Another is the affability, the easy geniality of the great man that has been illustrated in countless anecdotes about people who met him in the street, on planes, in the bush, or simply cold-called him on the phone, and ended up chatting and drinking tea with him as though they were family or old friends. I never met him but it seems Hillary was always simply himself, direct and candid, never adopting a special public style.
A comment in the London Telegraph caught this admirably in describing one of the photographs of the newly-famous Hillary taken around 1953: "It showed an old-fashioned face, the kind you don't see very often any more. Looking at that face, which engaged the camera with an unflinching gaze, it was possible to construct so full an impression of the subject that words were not really necessary. It was the visual autograph of a man who had achieved something unique, yet harboured no illusions about the world, nor misunderstood his place within it."
Ed Hillary had his faults, no doubt, although they were seldom discussed. There was the famous display of "bad form" when he beat Sir Vivian Fuchs across the Antarctic, infuriating the British expedition leader and the British media. He did not always get on well with his son, Peter. But if he was not perfect he was, according to the general consensus, the next best thing. What emerges from all the tributes — certainly the local ones — is our need for men and women of good, even heroic character; people who show us that it is possible to live a virtuous life and what it means to do so. There is also the sense that such people are passing from the face of the Earth and with them our understanding of virtue itself.

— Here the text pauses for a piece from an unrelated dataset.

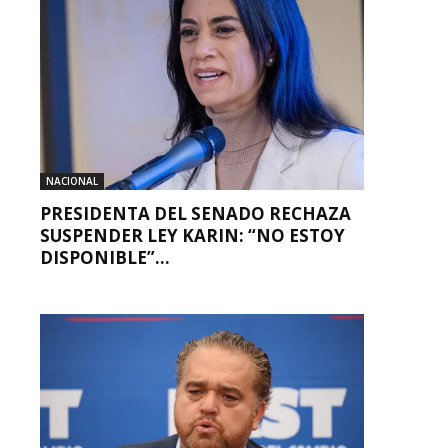
NACIONAL
PRESIDENTA DEL SENADO RECHAZA
SUSPENDER LEY KARIN: “NO ESTOY
DISPONIBLE”...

One Kiwi educator has therefore called for a "Hillary Charter" that sets out the major values we embrace as a nation and informs both education and national observances such as Anzac Day. These values include duty, service, modesty, humility and selflessness — a line-up, I am prepared to bet, such as has not been seen in a school mission statement — or that of any other public institution — for many a year. But what a difference it would make to our country if we could agree to start hanging them on the wall and putting them in the curriculum tomorrow.

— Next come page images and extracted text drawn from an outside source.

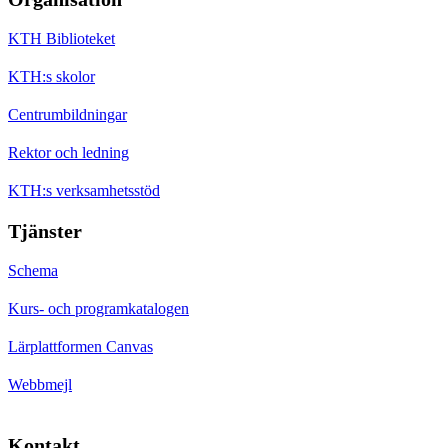
KTH Biblioteket
KTH:s skolor
Centrumbildningar
Rektor och ledning
KTH:s verksamhetsstöd
Tjänster
Schema
Kurs- och programkatalogen
Lärplattformen Canvas
Webbmejl
Kontakt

All sorts of memorials to Sir Ed, including a national holiday and renaming Mt Cook after him, have been suggested. Continuation of his charity work is what he wanted most himself, but that is likely to crumble without an effort to foster the Hillary-type qualities that made it possible in the first place. So something like the Hillary charter would be the most fitting tribute. Imitation is the sincerest form of praise; everything else dissolves into sentiment and rhetoric. Virtue is the Everest of the 21st century and we can climb it if we really want to.
Carolyn Moynihan is deputy editor of MercatorNet. She writes from Auckland, New Zealand.